Once a curiosity, this special class of living organisms (“thermophilic” derives from the Greek for heat-loving) is now drawing attention from researchers around the world. Benjamin is interested partly in discovering how they are equipped to survive at such high temperatures; most species function best at temperatures somewhat above 50 degrees Celsius (122 degree Fahrenheit), but some of them, often called “extremophiles,” flourish at temperatures near and sometimes above the boiling point of water, 100 degrees Celsius (212 degrees Fahrenheit). These bacteria are familiar to many travelers who have visited Yellowstone National Park in the USA or other sites of geysers, fumaroles, or hot springs where these organisms thrive and create colorful patterns and textures against rocky backgrounds.
At a more practical level, he is also learning how these bacteria synthesize proteins, and how those proteins, especially the enzymes that catalyze chemical reactions, might be useful. Many industrial processes, such as generation of biofuels, occur most efficiently at high temperatures, where many bacteria do not perform well. Thermophilic species are the exception in preferring hot environments, and much sought-after as powerful catalytic tools. The higher the temperature, the more efficient their enzymes tend to be, and the faster their reactions with other chemicals.
Some thermophilic species are already proving valuable in producing paper, dairy products, clothing, and other products. A goal in making shoe leather, for example, is to make the leather soft. This can be done with enzymes that partially break down the skins of the leather, and the enzymes of thermophilic bacteria can do it fastest. In the same way, the food industry uses enzymes to tenderize meat, and the laundry industry uses thermophilic bacteria to make detergent more efficient. In addition, the bacteria has good ability to clean up water than has been polluted by heavy metals such as chromium, iron, and zinc, and to reduce the toxicity of heavy metals in food.
Benjamin has been working in particular on South African species of bacteria, seeking to understand them in the context of others that have been studied previously. He is especially interested in finding genetic patterns that determine thermo-stable behavior at high temperatures. This exercise in comparative genomics helps him identify sections of the genome that seem likely to be useful for industrial needs, especially new ones.

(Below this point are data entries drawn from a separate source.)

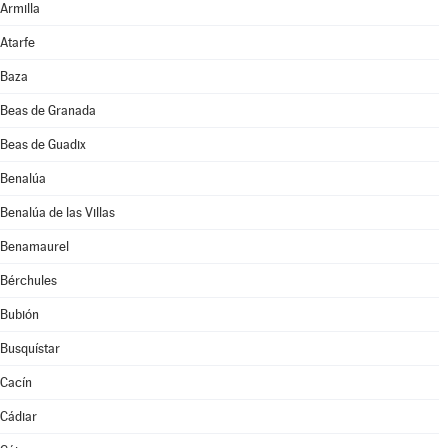
Armilla
Atarfe
Baza
Beas de Granada
Beas de Guadix
Benalúa
Benalúa de las Villas
Benamaurel
Bérchules
Bubión
Busquístar
Cacín
Cádiar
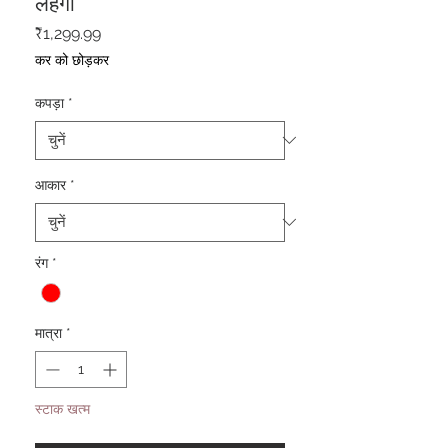
लहंगा
मूल्य
₹1,299.99
कर को छोड़कर
कपड़ा
*
आकार
*
रंग
*
मात्रा
*
स्टाक खत्म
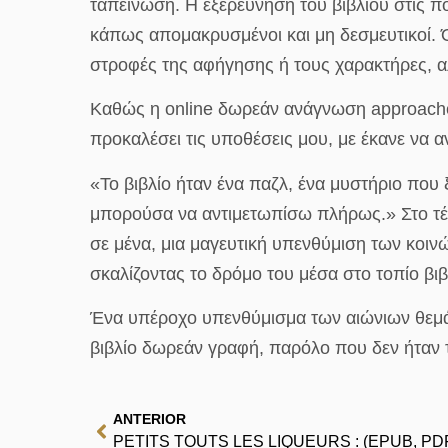
ταπείνωση. Η εξερεύνηση του βιβλίου στις π
κάπως απομακρυσμένοι και μη δεσμευτικοί. 
στροφές της αφήγησης ή τους χαρακτήρες, α
Καθώς η online δωρεάν ανάγνωση approached 
προκαλέσει τις υποθέσεις μου, με έκανε να 
«Το βιβλίο ήταν ένα παζλ, ένα μυστήριο που 
μπορούσα να αντιμετωπίσω πλήρως.» Στο τέ
σε μένα, μια μαγευτική υπενθύμιση των κοι
σκαλίζοντας το δρόμο του μέσα στο τοπίο βι
Ένα υπέροχο υπενθύμισμα των αιώνιων θεμάτω
βιβλίο δωρεάν γραφή, παρόλο που δεν ήταν 
ANTERIOR
PETITS TOUTS LES LIQUEURS : (EPUB, PDF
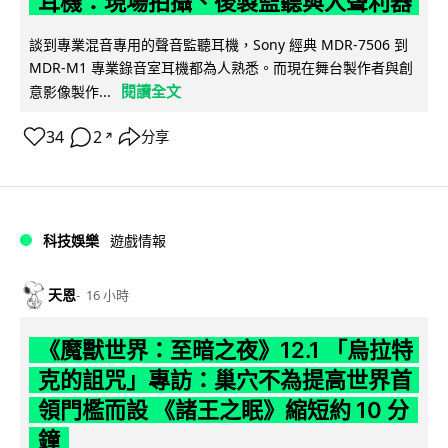
耳機：現場拍攝、後製監聽與人聲利器
談到專業混音專用的聲音監聽耳機，Sony 經典 MDR-7506 到
MDR-M1 專業錄音室耳機都為人熟悉。而現在舞台製作者與創
閱讀全文
意影像製作...
34
2
分享
↗
科技娛樂
遊戲情報
天恩
16 小時
《魔獸世界：至暗之夜》12.1 「烏拉特
克的詛咒」專訪：巢穴不為提高世界首
領門檻而設 《諸王之眠》縮短約 10 分
鐘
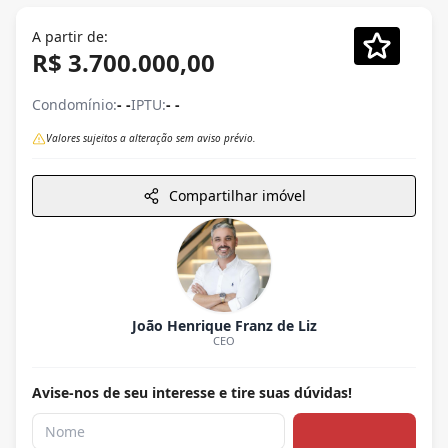
A partir de:
R$ 3.700.000,00
Condomínio:
- -
IPTU:
- -
Valores sujeitos a alteração sem aviso prévio.
Compartilhar imóvel
João Henrique Franz de Liz
CEO
Avise-nos de seu interesse e tire suas dúvidas!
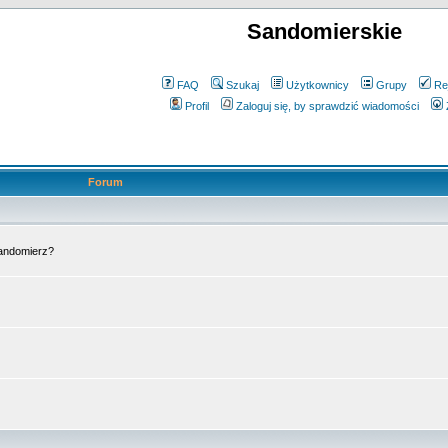
Sandomierskie
FAQ
Szukaj
Użytkownicy
Grupy
Re
Profil
Zaloguj się, by sprawdzić wiadomości
Forum
Sandomierz?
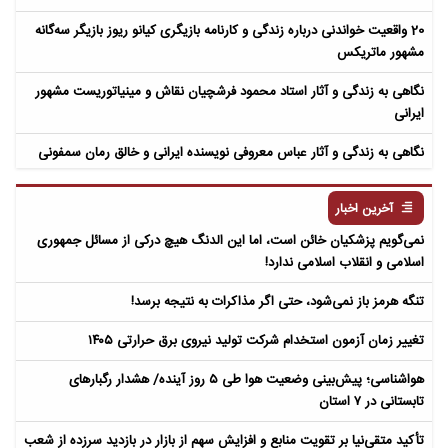
20 واقعیت خواندنی درباره زندگی و کارنامه بازیگری کیانو ریوز بازیگر سه‌گانه
مشهور ماتریکس
نگاهی به زندگی و آثار استاد محمود فرشچیان نقاش و مینیاتوریست مشهور
ایرانی
نگاهی به زندگی و آثار عباس معروفی نویسنده ایرانی و خالق رمان سمفونی
مردگان
آخرین اخبار
نمی‌گویم پزشکیان خائن است، اما این الدنگ هیچ درکی از مسائل جمهوری
اسلامی و انقلاب اسلامی ندارد!
تنگه هرمز باز نمی‌شود، حتی اگر مذاکرات به نتیجه برسد!
تغییر زمان آزمون استخدام شرکت تولید نیروی برق حرارتی ۱۴۰۵
هواشناسی؛ پیش‌بینی وضعیت هوا طی ۵ روز آینده/ هشدار رگبارهای
تابستانی در ۷ استان
تأکید متقی‌نیا بر تقویت منابع و افزایش سهم از بازار در بازدید سرزده از شعب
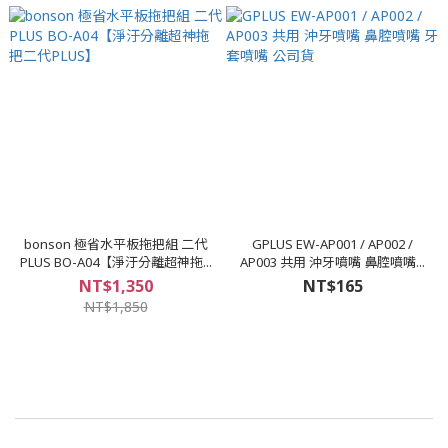
bonson 極省水平板拖把組 二代
GPLUS EW-AP001 / AP002 /
PLUS BO-A04【淨汙分離超神拖...
AP003 共用 沖牙噴嘴 鼻腔噴嘴...
NT$1,350
NT$165
NT$1,850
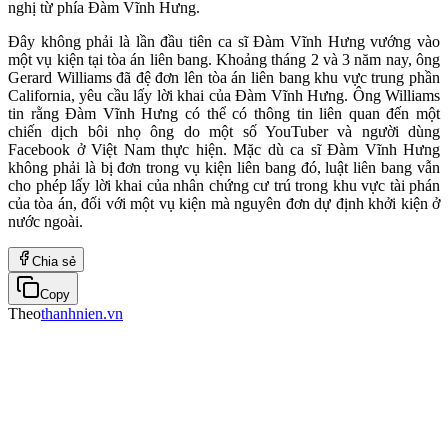
nghị từ phía Đàm Vĩnh Hưng.
Đây không phải là lần đầu tiên ca sĩ Đàm Vĩnh Hưng vướng vào
một vụ kiện tại tòa án liên bang. Khoảng tháng 2 và 3 năm nay, ông
Gerard Williams đã đệ đơn lên tòa án liên bang khu vực trung phần
California, yêu cầu lấy lời khai của Đàm Vĩnh Hưng. Ông Williams
tin rằng Đàm Vĩnh Hưng có thể có thông tin liên quan đến một
chiến dịch bôi nhọ ông do một số YouTuber và người dùng
Facebook ở Việt Nam thực hiện. Mặc dù ca sĩ Đàm Vĩnh Hưng
không phải là bị đơn trong vụ kiện liên bang đó, luật liên bang vẫn
cho phép lấy lời khai của nhân chứng cư trú trong khu vực tài phán
của tòa án, đối với một vụ kiện mà nguyên đơn dự định khởi kiện ở
nước ngoài.
Chia sẻ
Copy
Theo
thanhnien.vn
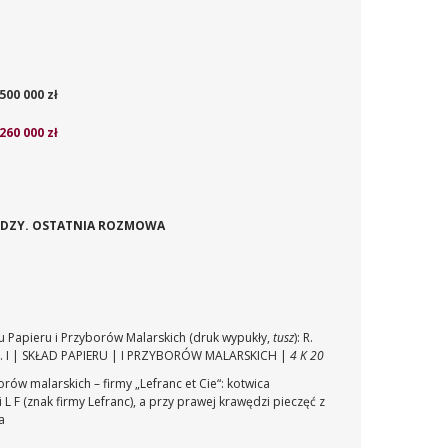
500 000 zł
 260 000 zł
 MIEDZY. OSTATNIA ROZMOWA
du Papieru i Przyborów Malarskich (druk wypukły,
tusz
): R.
 I | SKŁAD PAPIERU | I PRZYBORÓW MALARSKICH |
4 K 20
rów malarskich – firmy „Lefranc et Cie“: kotwica
 F (znak firmy Lefranc), a przy prawej krawędzi pieczęć z
a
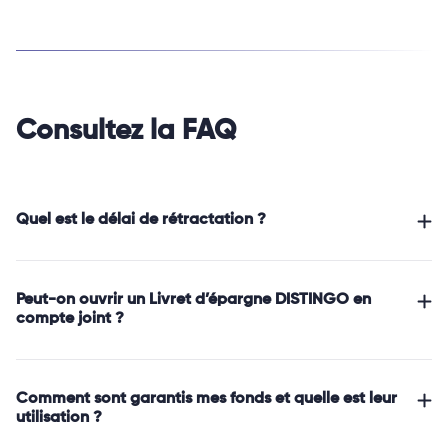
Consultez la FAQ
Quel est le délai de rétractation ?
Peut-on ouvrir un Livret d’épargne DISTINGO en
compte joint ?
Comment sont garantis mes fonds et quelle est leur
utilisation ?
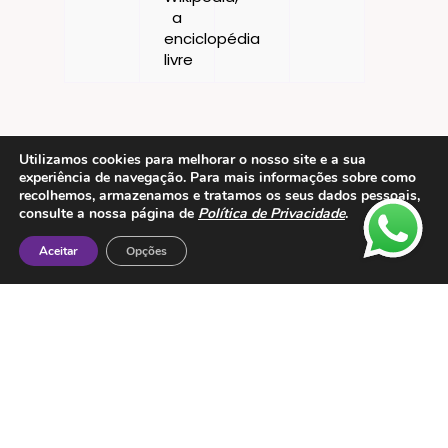
Utilizamos cookies para melhorar o nosso site e a sua
experiência de navegação. Para mais informações sobre como
recolhemos, armazenamos e tratamos os seus dados pessoais,
consulte a nossa página de
Política de Privacidade
.
Aceitar
Opções
Contactos
ESMTC – Escola de Medicina Tradicional
Chinesa
Rua de Dona Estefânia nº 175 1000-154 Lisboa
Tel: + 351 213 475 605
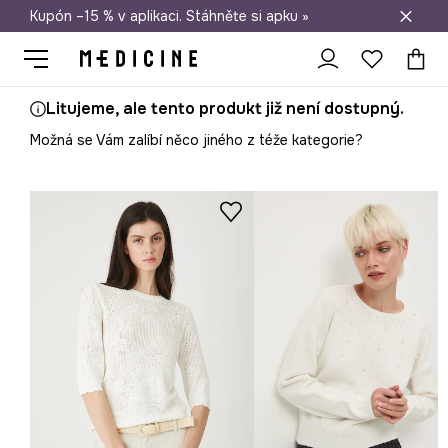
Kupón –15 % v aplikaci. Stáhněte si apku »
Doprava zdarma při nákupu nad 1 200 Kč
Litujeme, ale tento produkt již není dostupný.
Možná se Vám zalíbí něco jiného z téže kategorie?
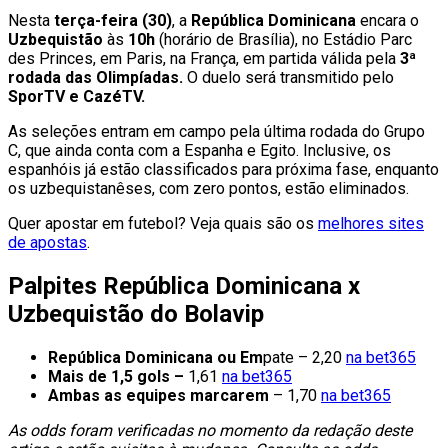
Nesta
terça-feira (30)
, a
República Dominicana
encara o
Uzbequistão
às
10h
(horário de Brasília), no Estádio Parc
des Princes, em Paris, na França, em partida válida pela
3ª
rodada das Olimpíadas.
O duelo será transmitido pelo
SporTV e CazéTV.
As seleções entram em campo pela última rodada do Grupo
C, que ainda conta com a Espanha e Egito. Inclusive, os
espanhóis já estão classificados para próxima fase, enquanto
os uzbequistanêses, com zero pontos, estão eliminados.
Quer apostar em futebol? Veja quais são os
melhores sites
de apostas
.
Palpites República Dominicana x
Uzbequistão do Bolavip
República Dominicana ou Em
pate – 2,20
na bet365
Mais de 1,5 gols –
1,61
na bet365
Ambas as equipes marcarem
– 1,70
na bet365
As odds foram verificadas no momento da redação deste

More specifically, his project focuses on the completely sequenced genome of the bacterium Thermus scotoductus strain SA-01, which was isolated at a depth of 3.2 kilometers in a goldmine at Witwatersrand. The goal is to compare its genome against other bacteria and understand its features. He has examined the enzymes it produces and determined the properties of those enzymes, especially the temperatures at which they can function efficiently in the laboratory.
“The theory,” he said, “is that as proteins are being created, they fold into a structure that is thermodynamically stable. This means that the most stable structures are the ones that expend the least amount of energy as they fold. The energetic features of various configurations of proteins are already known, so when we find the protein of thermophilic bacteria fold in a certain way in nature, we calculate the energy and know that will be stable. Then we have a good idea of what properties, or chemical reactions, it will have, and think about designing enzymes that do the same things.”
Benjamin started his PhD work in April 2010, and expects to complete his degree shortly. He has already completed a paper on his studies for BMC Genomics apr 29, 2009 – an open access, peer-reviewed journal.